##### Brano fornito #####

D. Cosa pensava in quei momenti?
R. È difficile passare 22 ore chiusa in una cella quando sai di
essere assolutamente innocente. Quindi per poter sopravvivere devi
scandire le giornate, routine che devi ripetere ogni giorno. Prima
cosa avere la forza di alzarsi dal letto, anche se le assicuro
avrei voluto solo dormire, fare il letto, prepararsi il thè e
vestirsi. Poi finalmente un'ora fuori all'aperto, camminando tutto
il tempo intorno come i criceti nella ruota. Consapevoli di ogni
passo senza perdere neanche un momento di quell'aria che ti aiuta
poi a tornare dentro. Io passeggiavo e cantavo «Un senso» di Vasco
Rossi per cercare di capire che «senso» avesse il mio stare lì! A
un certo punto ho dovuto per forza chiedere di patteggiare, l'unica
via per uscire da lì.
D. Quanto è stata in carcere e agli arresti?
R. Ho passato in carcere 4 mesi della mia vita e 8 mesi ai
domiciliari. E per 3 mesi mi sono dovuta recare dai carabinieri a
giorni alterni per assolvere all'obbligo di firma. E tutto questo
da innocente.
D. È vero che in quei giorni le fu vicino, tra gli altri, Diego
Della Valle, che portò fuori a pranzo i suoi figli donandogli il
completo della Fiorentina?
R. Sì, una persona straordinaria, non lo abbiamo dimenticato, i
miei figli neppure.
D. Ha chiuso tutti i conti con la giustizia italiana, vorrebbe
un risarcimento?
R. Utilizzerò gli strumenti che la legge mette a disposizione,
ma credo che nulla possa ristorare delle sofferenze e dei danni che
ha subito la mia famiglia.
D. Cosa fanno ora i suoi fratelli?
R. Giulia è una designer, ha presentato una mostra personale
delle sue opere in un'importante galleria milanese e sta lavorando
a un nuovo progetto su design e sostenibilità. Paolo si occupa di
progetti immobiliari.
D.E lei?
R. Ora faccio la mamma e tra poco diventerò nonna. Ho
un'attività di ristorazione in Sardegna che gestisco ormai da
cinque anni. Ho anche ricominciato a montare a cavallo che è sempre
stata la mia grande passione.
D. Cosa è rimasto degli asset del gruppo Ligresti?
R. L'asset più importante del gruppo era rappresentato dalla
partecipazione in Fondiaria Sai che oggi è finita nel perimetro di
Unipol.

##### Dati mostrati #####

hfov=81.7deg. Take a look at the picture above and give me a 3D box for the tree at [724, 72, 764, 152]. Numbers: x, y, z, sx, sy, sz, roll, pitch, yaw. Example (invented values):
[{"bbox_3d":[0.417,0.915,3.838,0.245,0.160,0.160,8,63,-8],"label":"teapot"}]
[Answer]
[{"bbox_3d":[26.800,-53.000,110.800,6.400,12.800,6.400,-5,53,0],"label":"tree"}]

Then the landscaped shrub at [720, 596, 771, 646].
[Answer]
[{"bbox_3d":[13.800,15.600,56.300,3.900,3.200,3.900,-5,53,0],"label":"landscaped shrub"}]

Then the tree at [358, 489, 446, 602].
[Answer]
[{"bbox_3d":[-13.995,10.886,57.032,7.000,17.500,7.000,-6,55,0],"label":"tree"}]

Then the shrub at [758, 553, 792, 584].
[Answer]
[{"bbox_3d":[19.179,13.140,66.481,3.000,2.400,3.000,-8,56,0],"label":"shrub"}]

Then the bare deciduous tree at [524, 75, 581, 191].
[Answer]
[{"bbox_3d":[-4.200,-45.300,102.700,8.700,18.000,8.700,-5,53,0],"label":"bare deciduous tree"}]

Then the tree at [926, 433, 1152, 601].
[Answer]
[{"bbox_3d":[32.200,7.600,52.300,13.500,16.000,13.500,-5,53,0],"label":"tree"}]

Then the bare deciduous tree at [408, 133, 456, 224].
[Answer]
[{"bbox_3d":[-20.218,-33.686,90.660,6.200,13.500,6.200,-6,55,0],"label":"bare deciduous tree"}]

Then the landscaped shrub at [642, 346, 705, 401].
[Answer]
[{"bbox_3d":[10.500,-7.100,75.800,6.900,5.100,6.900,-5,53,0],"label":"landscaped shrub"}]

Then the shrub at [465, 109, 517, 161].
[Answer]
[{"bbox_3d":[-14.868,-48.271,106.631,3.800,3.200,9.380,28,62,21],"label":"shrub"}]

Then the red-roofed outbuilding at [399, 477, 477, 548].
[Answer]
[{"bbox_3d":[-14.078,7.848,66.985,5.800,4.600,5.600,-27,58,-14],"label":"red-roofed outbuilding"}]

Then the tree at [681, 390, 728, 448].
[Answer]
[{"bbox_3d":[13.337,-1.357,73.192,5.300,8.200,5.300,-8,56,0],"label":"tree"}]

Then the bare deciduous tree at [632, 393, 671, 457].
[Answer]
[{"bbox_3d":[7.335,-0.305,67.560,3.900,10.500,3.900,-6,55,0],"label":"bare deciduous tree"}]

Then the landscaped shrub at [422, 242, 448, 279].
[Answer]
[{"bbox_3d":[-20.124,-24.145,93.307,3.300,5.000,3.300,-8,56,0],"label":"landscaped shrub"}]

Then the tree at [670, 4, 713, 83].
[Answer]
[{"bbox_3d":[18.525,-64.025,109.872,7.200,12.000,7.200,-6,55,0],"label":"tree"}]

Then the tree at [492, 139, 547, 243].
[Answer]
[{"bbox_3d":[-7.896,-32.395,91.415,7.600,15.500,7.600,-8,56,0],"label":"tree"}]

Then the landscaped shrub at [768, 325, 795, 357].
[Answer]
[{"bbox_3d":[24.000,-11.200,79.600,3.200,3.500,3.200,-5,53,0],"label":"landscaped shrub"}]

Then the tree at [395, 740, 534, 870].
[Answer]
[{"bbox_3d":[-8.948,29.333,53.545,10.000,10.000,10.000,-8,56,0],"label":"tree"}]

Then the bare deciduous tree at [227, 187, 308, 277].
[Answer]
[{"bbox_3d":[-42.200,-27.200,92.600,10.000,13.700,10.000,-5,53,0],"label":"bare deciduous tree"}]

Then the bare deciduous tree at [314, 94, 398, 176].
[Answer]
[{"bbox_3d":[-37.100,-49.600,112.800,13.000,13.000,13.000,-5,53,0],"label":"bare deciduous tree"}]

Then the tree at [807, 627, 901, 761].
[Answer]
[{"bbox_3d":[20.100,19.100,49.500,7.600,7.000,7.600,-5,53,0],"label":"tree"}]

#####

* Obiettivo del compito *
Riporta parola per parola il tratto dell'intervista che va da "R. Ho passato" fino a "completo della Fiorentina?" incluso.

* Risposta scritta *
R. Ho passato in carcere 4 mesi della mia vita e 8 mesi ai
domiciliari. E per 3 mesi mi sono dovuta recare dai carabinieri a
giorni alterni per assolvere all'obbligo di firma. E tutto questo
da innocente.
D. È vero che in quei giorni le fu vicino, tra gli altri, Diego
Della Valle, che portò fuori a pranzo i suoi figli donandogli il
completo della Fiorentina?